▶ _ATTIVITÀ_
Trascrivi dal testo su Andrea Dovizioso il passo compreso tra "La moto di Borgo" e "evitare sciocche cadute.", estremi inclusi.

▶ _TESTO FORNITO_
╭──
Andrea Dovizioso: “Ducati deve cambiare direzione”

Andrea Dovizioso
Andrea Dovizioso (©Getty Images)

La Ducati con Andrea Dovizioso e Andrea Iannone ha raccolto meno di quanto poteva nelle prime cinque gare del campionato MotoGP 2016. Mai entrambi sono arrivato al traguardo nella stessa corsa, almeno uno dei due è uscito sempre di scena. In totale sono stati ben sei i ritiri. Tanti, troppi, per un team che punta a vincere per spodestare il dominio giapponese di Yamaha e Honda.

La moto di Borgo Panigale ha dimostrato progressi evidenti rispetto al 2016 e in termini di velocità pura svernicia le rivali nei rettilinei, però questo non basta. La squadra deve fare dei passi in avanti per migliorare negli altri settori delle pista, dove la performance non è sempre al top. Inoltre anche i due rider devono cercare di evitare sciocche cadute.
╰──
▶ _VOCI ELENCATE_
╭──
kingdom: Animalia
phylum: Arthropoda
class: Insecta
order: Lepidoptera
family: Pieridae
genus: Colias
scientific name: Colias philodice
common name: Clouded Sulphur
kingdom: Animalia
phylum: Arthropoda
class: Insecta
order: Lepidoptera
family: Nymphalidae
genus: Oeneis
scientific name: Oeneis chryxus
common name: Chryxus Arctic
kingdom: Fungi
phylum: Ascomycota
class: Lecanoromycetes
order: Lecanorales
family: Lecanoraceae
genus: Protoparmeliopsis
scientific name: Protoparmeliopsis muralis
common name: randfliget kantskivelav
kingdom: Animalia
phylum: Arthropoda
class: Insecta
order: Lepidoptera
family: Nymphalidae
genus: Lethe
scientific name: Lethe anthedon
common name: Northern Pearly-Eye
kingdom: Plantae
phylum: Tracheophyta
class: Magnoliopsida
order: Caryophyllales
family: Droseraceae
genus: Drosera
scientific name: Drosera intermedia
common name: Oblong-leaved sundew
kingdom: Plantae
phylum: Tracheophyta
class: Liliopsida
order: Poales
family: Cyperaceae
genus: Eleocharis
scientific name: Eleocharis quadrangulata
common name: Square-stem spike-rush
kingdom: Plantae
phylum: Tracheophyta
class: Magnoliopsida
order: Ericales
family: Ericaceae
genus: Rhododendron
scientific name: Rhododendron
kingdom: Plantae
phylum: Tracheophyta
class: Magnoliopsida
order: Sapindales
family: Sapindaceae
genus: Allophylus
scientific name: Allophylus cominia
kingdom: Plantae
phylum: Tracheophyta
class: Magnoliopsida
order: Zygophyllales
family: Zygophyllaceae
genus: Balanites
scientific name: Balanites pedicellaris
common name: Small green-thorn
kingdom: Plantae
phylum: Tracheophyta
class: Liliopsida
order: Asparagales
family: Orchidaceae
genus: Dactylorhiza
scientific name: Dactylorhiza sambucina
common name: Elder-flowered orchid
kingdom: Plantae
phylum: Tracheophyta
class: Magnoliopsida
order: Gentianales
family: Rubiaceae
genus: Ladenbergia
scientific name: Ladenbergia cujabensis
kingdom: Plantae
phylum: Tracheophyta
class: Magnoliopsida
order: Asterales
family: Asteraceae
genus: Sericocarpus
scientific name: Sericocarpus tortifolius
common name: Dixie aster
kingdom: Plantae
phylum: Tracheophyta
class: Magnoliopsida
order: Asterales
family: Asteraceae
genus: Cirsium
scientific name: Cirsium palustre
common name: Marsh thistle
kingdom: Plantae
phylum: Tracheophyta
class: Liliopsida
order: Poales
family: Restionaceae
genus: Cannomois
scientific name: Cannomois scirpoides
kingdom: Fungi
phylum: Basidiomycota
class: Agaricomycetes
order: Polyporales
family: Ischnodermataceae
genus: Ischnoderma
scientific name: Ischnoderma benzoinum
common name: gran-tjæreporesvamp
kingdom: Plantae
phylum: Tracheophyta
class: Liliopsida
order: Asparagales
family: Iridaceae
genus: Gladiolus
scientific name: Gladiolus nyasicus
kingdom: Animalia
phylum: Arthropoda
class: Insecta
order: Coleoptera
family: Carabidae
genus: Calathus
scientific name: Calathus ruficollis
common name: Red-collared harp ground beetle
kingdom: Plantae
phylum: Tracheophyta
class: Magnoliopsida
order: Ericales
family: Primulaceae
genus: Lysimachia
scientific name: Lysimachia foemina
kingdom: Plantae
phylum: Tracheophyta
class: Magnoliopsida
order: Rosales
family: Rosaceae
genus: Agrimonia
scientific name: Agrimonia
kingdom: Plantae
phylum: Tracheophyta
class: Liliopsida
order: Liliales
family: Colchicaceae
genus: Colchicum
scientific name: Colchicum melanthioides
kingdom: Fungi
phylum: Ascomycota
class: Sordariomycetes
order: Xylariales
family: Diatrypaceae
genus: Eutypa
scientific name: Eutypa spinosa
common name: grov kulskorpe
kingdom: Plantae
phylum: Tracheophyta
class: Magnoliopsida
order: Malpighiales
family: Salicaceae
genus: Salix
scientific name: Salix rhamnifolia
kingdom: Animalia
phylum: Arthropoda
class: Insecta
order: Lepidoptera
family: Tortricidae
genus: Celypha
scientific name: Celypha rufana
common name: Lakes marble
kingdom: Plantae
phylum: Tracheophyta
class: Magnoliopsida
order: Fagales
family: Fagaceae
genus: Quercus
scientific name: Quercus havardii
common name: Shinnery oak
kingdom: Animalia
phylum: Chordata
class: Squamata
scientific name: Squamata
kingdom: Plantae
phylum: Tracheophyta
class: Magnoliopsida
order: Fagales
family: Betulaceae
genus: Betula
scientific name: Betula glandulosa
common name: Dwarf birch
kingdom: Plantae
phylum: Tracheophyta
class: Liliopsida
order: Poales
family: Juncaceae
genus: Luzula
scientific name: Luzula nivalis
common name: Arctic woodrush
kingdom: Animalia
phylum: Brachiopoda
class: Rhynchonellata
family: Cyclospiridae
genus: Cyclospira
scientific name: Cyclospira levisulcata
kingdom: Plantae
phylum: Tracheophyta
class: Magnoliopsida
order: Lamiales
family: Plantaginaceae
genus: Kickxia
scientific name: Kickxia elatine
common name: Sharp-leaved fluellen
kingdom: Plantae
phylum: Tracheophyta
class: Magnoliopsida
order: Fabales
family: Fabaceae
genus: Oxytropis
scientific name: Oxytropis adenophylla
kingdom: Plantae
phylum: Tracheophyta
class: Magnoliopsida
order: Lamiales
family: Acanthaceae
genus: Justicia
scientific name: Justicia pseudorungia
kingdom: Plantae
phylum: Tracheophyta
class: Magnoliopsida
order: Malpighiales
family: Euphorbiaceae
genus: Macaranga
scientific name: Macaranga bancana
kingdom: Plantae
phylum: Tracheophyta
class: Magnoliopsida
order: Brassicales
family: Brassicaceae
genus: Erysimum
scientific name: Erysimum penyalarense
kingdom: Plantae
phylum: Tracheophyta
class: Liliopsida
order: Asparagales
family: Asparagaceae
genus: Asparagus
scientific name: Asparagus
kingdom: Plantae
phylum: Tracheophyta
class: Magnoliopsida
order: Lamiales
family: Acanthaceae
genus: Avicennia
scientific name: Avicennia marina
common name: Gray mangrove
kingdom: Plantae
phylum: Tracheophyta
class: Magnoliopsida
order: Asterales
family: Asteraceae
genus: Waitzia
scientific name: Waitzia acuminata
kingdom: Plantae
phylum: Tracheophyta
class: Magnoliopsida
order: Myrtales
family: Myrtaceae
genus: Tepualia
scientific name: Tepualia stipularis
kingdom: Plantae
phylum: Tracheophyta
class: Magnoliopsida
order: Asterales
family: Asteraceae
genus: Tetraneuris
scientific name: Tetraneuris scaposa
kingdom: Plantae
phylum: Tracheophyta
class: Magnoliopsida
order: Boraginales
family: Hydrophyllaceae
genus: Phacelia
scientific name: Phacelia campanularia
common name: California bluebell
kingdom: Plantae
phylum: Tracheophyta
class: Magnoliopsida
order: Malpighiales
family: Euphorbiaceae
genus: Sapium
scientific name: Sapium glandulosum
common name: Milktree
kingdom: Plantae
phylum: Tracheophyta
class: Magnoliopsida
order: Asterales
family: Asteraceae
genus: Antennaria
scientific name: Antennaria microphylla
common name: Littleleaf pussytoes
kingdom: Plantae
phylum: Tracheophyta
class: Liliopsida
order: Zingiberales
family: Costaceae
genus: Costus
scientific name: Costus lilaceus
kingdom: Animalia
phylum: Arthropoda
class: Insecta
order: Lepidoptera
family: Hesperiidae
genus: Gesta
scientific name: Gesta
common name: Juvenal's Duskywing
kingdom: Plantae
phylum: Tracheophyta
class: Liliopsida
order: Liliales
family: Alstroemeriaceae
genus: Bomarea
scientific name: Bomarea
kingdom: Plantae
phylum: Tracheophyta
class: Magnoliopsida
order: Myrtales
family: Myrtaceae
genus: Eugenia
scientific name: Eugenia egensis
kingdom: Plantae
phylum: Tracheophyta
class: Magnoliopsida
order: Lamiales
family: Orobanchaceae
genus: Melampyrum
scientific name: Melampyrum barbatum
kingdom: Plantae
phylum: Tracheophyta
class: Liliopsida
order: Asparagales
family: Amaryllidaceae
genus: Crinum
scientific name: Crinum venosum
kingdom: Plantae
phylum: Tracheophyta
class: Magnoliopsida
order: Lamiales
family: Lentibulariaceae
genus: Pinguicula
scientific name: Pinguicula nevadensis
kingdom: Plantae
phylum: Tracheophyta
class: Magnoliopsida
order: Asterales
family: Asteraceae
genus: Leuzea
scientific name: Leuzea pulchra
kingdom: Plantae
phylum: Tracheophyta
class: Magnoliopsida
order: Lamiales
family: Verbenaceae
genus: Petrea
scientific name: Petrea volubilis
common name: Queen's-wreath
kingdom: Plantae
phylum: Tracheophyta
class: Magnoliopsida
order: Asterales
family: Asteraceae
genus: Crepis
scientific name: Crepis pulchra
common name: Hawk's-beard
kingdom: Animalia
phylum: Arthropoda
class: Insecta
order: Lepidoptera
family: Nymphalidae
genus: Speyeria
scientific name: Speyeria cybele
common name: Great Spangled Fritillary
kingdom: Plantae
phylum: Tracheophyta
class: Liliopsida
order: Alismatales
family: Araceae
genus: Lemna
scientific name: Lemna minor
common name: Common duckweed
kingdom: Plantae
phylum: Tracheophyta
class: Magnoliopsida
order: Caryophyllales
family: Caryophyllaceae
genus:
╰──
▶ _RISULTATO_
La moto di Borgo Panigale ha dimostrato progressi evidenti rispetto al 2016 e in termini di velocità pura svernicia le rivali nei rettilinei, però questo non basta. La squadra deve fare dei passi in avanti per migliorare negli altri settori delle pista, dove la performance non è sempre al top. Inoltre anche i due rider devono cercare di evitare sciocche cadute.